When the wealth pot shrinks, the competition will hot up: 74 percent of the super-rich are willing to consider deposits at big technology firms like Google, Apple, Amazon, or Facebook. Nearly one-quarter – 22 percent – intend to do so in the next 12 months, according to the study, which surveyed more than 2,500 of the wealthy in 21 countries in January and February.
Inquisitive Heirs
The most tech-welcoming clients are Asian and Latin American wealthy; globally, the «inheritance» generation of under-40-year-olds are curious about how Amazon et al can offer banking services. Capgemini estimates that just 26 of wealth management firms consider tech firms to be disruptive to their business.
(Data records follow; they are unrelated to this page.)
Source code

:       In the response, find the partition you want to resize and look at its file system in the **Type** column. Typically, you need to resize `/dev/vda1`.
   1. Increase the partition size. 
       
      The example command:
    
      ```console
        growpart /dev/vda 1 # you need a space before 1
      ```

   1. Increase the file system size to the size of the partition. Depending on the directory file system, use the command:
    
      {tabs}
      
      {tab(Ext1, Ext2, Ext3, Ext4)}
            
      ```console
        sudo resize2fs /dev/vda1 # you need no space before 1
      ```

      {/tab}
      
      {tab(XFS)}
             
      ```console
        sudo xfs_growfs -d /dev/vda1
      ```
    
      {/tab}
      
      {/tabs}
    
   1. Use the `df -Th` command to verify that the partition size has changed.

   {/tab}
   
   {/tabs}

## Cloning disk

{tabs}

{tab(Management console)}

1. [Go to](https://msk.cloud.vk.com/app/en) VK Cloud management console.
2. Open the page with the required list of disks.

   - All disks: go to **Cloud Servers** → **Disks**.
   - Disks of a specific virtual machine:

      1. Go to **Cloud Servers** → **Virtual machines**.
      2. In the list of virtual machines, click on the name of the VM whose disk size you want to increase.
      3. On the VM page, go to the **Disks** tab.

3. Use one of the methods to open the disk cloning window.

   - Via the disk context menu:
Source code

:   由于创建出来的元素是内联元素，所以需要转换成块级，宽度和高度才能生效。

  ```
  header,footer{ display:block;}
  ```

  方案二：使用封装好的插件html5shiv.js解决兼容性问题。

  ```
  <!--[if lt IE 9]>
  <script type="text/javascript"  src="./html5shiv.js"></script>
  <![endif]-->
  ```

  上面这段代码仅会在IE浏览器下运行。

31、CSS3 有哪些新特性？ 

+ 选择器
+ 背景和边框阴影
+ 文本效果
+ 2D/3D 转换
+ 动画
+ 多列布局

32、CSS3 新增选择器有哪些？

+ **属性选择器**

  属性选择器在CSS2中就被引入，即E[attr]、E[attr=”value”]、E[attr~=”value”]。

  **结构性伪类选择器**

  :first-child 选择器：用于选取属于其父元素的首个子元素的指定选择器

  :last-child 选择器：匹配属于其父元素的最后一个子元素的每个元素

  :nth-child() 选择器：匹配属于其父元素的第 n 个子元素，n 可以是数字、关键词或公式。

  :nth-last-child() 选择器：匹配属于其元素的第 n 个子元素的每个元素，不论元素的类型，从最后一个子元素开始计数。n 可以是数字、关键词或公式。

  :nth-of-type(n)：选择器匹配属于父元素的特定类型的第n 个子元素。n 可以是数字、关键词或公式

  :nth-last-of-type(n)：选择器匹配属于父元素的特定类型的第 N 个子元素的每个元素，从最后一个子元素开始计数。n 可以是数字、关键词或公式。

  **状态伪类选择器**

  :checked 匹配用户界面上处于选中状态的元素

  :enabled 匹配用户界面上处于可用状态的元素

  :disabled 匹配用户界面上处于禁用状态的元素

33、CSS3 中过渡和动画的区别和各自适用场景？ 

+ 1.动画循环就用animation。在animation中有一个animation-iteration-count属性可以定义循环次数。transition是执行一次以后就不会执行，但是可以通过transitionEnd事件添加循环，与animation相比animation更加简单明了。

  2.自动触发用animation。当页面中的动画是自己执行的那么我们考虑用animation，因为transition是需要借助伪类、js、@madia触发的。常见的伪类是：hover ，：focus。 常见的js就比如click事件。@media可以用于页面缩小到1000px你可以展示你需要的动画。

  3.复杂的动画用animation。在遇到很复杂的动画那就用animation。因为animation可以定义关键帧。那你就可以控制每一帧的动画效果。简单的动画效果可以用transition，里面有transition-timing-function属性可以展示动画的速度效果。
«Easy access» and «touchpoints» are emerging as the wealth management industry's new buzzwords as a result (click here to view private banking's most tired clichés). Clients want to get at banking services in a variety of channels and routes and are hungry for additional services – an area where big tech firms have leaped ahead.
Pennying Down Fees
The changes are poised to accentuate a pricing war: more than one in five high net worth individuals surveyed said they were planning to leave their wealth manager this year, primarily over what they perceive to be too high fees.
This paves the way for low-cost, technology-enabled solutions that big tech firms or financial technology start-ups are better equipped to offer.
Asia Wasn't the Fastest-Growing Market
While digitization continues to grow in importance, other drivers behind the business with the rich appear to be fading: Asia wasn't the fastest-growing market for the first time in years (eight percent growth). Instead, the U.S. wealth market grew by 11 percent, and Europe advanced nine percent.
As the consulting firm put it, the pandemic «has tossed wealth management firms into uncharted waters.»